Celine Tabou bag in Tan


----------



## Miss World

Lisa Blackpink for Harpers Bazaar magazine wearing the Celine Tabou bag


----------



## Miss World

More mod shots of the Celine Tabou bag in Tan colour


----------



## Miss World

Celine Tabou bag in colour Anthracite grey


----------



## Miss World

Sato Harumi wearing the Celine Tabou bag in Tan. The leather looks gorgeous and I love the look of the bag when it’s full.


----------



## Miss World

Celine Tabou medium size in beautiful Anthracite grey colour. I love the design of this bag it looks so classic and understated, yet incredibly expensive and luxurious.


----------



## Miss World

Actress Enya Umanzor wearing the Celine Tabour in Tan.


----------



## Miss World

Various people wearing the Celine Tabou in Rice white


----------



## Castor

Thank you for posting all the mod shots Miss World. 
From your photos I see a resemblance to the trio, which is a bag I love.
The tan colour suits the bag really well, but I do love Celine’s Antracite.

I’m going to Paris in five weeks and will most def have a look at it. After having been off my radar for a while, there are a few Celine bags that appeal to me again.


----------



## Miss World

Castor said:


> Thank you for posting all the mod shots Miss World.
> From your photos I see a resemblance to the trio, which is a bag I love.
> The tan colour suits the bag really well, but I do love Celine’s Antracite.
> 
> I’m going to Paris in five weeks and will most def have a look at it. After having been off my radar for a while, there are a few Celine bags that appeal to me again.
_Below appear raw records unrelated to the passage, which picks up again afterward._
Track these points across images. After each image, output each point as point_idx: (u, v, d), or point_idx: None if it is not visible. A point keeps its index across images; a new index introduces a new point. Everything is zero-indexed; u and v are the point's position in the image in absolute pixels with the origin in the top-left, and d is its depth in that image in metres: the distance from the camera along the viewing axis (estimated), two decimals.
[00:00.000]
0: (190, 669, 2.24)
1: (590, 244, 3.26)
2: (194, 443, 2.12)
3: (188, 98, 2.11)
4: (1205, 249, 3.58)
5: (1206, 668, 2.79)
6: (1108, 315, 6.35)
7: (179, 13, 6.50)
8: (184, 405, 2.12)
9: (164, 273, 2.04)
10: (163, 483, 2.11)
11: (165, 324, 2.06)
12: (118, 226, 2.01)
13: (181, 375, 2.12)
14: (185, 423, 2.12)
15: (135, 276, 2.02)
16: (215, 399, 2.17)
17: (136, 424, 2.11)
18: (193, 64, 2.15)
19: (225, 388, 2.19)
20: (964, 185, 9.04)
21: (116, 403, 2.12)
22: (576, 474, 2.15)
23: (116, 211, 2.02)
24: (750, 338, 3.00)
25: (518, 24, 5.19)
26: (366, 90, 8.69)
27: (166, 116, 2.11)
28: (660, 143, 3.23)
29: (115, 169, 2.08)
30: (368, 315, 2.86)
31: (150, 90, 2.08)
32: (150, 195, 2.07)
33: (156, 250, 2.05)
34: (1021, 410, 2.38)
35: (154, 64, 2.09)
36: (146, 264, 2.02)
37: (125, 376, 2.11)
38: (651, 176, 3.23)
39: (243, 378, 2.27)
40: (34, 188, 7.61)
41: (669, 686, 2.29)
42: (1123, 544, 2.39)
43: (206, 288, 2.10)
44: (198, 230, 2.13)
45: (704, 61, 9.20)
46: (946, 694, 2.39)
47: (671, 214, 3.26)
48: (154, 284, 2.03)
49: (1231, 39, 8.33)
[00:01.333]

No problem  I always find it very helpful to see how a bag looks worn and styled. Yeah Celine bags are coming back on the radar again. Hope you find something you love in Paris.


----------



## am1ly

I like the grey one on the camel jacket. Such a chic combo palette.


----------



## Castor

Miss World said:


> Hope you find something you love in Paris.


Thank you. I’ll have a wee browse (translation: I’ll probably use the best part of an hour ) in the Céline store. I’m looking forward to comparing the Talou and the Teen Soft 16. Both are stunning.


----------



## Miss World

Celine campaign featuring the Tabou bag


----------



## ryrybaby12

Love this bag…it’s like the trio and box combined


----------



## Miss World

ryrybaby12 said:


> Love this bag…it’s like the trio and box combined


It is isn't it! and it's got the '16 bag' padlock.


----------



## Miss World

Lisa Blackpink with white Celine Tabou


----------



## Ready2wear

I love the classic look of this bag, but have a question for those who own it or have tried it on: how does the lock mechanism work? Is it finicky to open? Or is the lock merely decoration and not functionally holding the bag closed?
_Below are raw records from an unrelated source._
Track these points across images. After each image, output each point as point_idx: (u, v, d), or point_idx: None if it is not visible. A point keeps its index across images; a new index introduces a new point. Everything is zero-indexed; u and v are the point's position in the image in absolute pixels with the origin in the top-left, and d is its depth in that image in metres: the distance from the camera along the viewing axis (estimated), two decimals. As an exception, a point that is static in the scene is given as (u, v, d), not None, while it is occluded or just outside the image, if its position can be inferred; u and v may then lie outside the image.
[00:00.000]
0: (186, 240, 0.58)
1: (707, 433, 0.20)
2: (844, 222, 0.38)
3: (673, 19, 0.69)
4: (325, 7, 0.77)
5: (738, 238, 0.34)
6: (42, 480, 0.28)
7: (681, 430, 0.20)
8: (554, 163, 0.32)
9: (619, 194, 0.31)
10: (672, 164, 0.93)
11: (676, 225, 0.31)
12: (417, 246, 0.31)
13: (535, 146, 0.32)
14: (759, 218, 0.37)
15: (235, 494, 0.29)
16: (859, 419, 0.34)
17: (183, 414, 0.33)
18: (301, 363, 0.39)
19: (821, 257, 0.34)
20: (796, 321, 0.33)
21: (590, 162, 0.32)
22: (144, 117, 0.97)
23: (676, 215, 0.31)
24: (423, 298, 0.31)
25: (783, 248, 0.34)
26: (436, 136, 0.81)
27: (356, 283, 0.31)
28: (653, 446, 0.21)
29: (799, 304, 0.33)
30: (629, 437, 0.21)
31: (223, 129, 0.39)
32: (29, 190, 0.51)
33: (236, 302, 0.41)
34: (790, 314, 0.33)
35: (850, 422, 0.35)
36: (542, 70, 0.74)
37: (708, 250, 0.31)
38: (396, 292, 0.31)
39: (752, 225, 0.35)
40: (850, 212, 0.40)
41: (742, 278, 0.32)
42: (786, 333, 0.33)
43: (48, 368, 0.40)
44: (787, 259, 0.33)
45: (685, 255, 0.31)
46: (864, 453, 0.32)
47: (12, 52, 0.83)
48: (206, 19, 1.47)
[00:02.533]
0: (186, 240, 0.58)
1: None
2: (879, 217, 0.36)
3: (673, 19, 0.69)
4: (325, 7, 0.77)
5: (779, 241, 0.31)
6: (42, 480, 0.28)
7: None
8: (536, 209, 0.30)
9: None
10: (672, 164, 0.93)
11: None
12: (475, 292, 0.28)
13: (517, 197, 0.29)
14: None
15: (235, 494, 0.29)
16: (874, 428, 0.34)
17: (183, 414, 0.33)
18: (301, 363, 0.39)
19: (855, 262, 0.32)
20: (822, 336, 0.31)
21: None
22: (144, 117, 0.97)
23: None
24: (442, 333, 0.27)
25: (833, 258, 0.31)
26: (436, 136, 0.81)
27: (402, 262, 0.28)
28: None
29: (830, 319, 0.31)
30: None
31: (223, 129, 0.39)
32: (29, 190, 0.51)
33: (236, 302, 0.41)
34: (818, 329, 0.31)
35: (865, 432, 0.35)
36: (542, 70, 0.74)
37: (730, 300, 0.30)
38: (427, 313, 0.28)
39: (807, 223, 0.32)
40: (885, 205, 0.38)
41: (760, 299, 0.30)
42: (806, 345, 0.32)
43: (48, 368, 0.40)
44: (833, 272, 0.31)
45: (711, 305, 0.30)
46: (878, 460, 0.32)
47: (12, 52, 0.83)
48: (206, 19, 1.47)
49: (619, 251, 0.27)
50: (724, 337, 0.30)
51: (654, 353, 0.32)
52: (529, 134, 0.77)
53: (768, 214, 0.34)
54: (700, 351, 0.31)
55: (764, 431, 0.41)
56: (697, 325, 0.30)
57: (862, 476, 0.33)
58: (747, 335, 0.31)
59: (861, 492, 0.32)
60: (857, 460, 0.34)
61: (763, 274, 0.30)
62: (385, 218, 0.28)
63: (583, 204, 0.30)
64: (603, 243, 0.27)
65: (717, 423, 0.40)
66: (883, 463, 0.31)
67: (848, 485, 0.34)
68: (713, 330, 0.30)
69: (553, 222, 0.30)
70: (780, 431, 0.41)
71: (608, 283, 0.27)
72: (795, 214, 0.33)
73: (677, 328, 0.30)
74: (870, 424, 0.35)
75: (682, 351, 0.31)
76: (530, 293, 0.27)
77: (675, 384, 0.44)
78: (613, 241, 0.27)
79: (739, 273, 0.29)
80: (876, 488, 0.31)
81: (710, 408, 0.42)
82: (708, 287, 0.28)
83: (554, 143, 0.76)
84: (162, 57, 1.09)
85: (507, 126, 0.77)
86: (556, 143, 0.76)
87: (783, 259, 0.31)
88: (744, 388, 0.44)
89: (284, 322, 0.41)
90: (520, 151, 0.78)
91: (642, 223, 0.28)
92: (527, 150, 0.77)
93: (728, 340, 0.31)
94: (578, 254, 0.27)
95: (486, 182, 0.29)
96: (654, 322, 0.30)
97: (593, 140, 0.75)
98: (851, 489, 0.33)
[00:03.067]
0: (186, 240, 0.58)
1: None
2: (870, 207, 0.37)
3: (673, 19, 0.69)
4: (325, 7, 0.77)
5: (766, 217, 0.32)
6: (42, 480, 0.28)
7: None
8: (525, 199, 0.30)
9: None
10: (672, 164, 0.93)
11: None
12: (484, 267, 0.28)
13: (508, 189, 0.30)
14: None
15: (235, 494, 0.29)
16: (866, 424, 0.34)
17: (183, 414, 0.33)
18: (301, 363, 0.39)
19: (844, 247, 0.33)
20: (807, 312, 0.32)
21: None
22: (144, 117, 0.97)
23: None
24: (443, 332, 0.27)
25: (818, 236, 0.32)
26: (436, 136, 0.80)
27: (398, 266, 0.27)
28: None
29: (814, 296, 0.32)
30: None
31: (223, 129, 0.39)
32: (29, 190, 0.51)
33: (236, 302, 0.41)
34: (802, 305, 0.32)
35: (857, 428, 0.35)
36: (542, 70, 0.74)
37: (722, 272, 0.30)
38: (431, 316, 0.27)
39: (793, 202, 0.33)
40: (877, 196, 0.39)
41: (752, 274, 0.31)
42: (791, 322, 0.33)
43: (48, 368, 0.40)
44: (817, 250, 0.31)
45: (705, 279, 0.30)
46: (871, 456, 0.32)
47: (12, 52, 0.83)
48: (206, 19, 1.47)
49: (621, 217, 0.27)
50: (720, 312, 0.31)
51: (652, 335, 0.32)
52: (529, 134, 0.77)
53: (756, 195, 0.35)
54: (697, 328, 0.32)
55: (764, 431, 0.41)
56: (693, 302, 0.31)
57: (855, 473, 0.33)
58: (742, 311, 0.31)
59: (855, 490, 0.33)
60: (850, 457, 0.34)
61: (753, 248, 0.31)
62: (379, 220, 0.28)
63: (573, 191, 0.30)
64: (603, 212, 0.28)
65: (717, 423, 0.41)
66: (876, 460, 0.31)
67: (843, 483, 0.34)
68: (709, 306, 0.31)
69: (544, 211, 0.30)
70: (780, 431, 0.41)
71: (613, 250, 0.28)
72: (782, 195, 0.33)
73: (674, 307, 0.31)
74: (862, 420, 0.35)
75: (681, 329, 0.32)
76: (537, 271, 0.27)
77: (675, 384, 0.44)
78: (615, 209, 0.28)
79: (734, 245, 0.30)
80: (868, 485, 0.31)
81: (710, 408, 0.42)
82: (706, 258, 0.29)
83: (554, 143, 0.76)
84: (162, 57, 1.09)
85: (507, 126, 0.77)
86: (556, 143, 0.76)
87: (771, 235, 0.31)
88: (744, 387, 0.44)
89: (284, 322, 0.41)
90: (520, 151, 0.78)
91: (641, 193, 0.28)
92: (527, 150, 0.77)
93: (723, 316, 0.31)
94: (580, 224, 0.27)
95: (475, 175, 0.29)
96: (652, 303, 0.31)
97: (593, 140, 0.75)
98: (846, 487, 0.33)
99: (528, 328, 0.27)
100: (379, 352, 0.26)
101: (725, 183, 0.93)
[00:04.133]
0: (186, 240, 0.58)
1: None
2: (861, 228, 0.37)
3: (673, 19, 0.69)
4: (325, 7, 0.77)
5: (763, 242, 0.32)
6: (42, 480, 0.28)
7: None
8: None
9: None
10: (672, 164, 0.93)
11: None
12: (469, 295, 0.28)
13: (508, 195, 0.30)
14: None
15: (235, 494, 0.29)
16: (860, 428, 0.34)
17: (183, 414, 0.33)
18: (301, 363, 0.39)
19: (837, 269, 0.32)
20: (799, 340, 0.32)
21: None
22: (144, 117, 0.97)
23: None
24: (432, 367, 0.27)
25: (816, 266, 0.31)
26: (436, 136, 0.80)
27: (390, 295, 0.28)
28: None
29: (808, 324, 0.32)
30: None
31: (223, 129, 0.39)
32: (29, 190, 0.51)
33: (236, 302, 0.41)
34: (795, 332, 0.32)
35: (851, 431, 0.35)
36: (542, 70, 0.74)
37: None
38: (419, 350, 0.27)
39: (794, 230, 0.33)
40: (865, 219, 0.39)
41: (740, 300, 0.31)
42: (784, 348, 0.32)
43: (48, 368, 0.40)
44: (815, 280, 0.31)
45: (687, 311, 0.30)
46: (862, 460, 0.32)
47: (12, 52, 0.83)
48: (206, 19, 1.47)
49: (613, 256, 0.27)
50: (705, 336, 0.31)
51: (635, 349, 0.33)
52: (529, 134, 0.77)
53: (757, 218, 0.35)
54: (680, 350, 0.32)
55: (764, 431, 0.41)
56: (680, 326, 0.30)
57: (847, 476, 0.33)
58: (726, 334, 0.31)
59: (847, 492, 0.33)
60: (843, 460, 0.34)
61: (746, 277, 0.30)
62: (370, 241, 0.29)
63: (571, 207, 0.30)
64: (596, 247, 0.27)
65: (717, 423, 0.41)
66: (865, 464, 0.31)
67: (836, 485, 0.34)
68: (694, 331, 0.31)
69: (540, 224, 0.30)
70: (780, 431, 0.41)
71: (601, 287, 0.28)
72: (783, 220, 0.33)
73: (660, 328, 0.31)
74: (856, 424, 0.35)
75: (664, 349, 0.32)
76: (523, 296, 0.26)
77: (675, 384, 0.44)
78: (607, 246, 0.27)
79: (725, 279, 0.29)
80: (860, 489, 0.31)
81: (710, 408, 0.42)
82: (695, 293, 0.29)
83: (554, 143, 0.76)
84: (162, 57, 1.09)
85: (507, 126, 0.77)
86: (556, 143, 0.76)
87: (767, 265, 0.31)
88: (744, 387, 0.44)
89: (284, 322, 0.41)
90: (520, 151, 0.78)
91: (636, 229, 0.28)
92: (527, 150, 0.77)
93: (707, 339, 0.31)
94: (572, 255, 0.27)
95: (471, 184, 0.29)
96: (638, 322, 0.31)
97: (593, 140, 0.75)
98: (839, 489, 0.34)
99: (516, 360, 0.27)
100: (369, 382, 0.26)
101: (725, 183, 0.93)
thank you! I haven’t gotten a chance to see this bag in person but am curious about the lock/opening mechanism.


----------



## dorinda80

Ready2wear said:


> I love the classic look of this bag, but have a question for those who own it or have tried it on: how does the lock mechanism work? Is it finicky to open? Or is the lock merely decoration and not functionally holding the bag closed?
> 
> thank you! I haven’t gotten a chance to see this bag in person but am curious about the lock/opening mechanism.


Hi! I’ve tried on the bag and the lock mechanism is just decorative. It sits up above a magnetic button closure. Very easy to get in & out of the bag. Hope this helps


----------



## clemvccn

First time I saw the tabou bag I thought it was cute but that was it…but I tried it on last week and fell in love  early Christmas present from me to me! The leather is so soft and amazing and it’s quite spacious inside


----------



## earthygirl

I’m considering this bag, but I haven’t yet seen it in person. Does anyone know how much it weighs?  Is the calfskin on this bag durable?


----------



## poleneceline

Miss World said:


> More mod shots of the Celine Tabou bag in Tan colour



This is Kim Doyeon, an actress and member of Weki Meki/IOI.


----------



## poleneceline

Miss World said:


> Various people wearing the Celine Tabou in Rice white



The 5th, 6th, and seventh picture of the girl in a taupe cardigan and white Tabou is Jung Chaeyeon, an actress, and was a member of IOI and DIA.


----------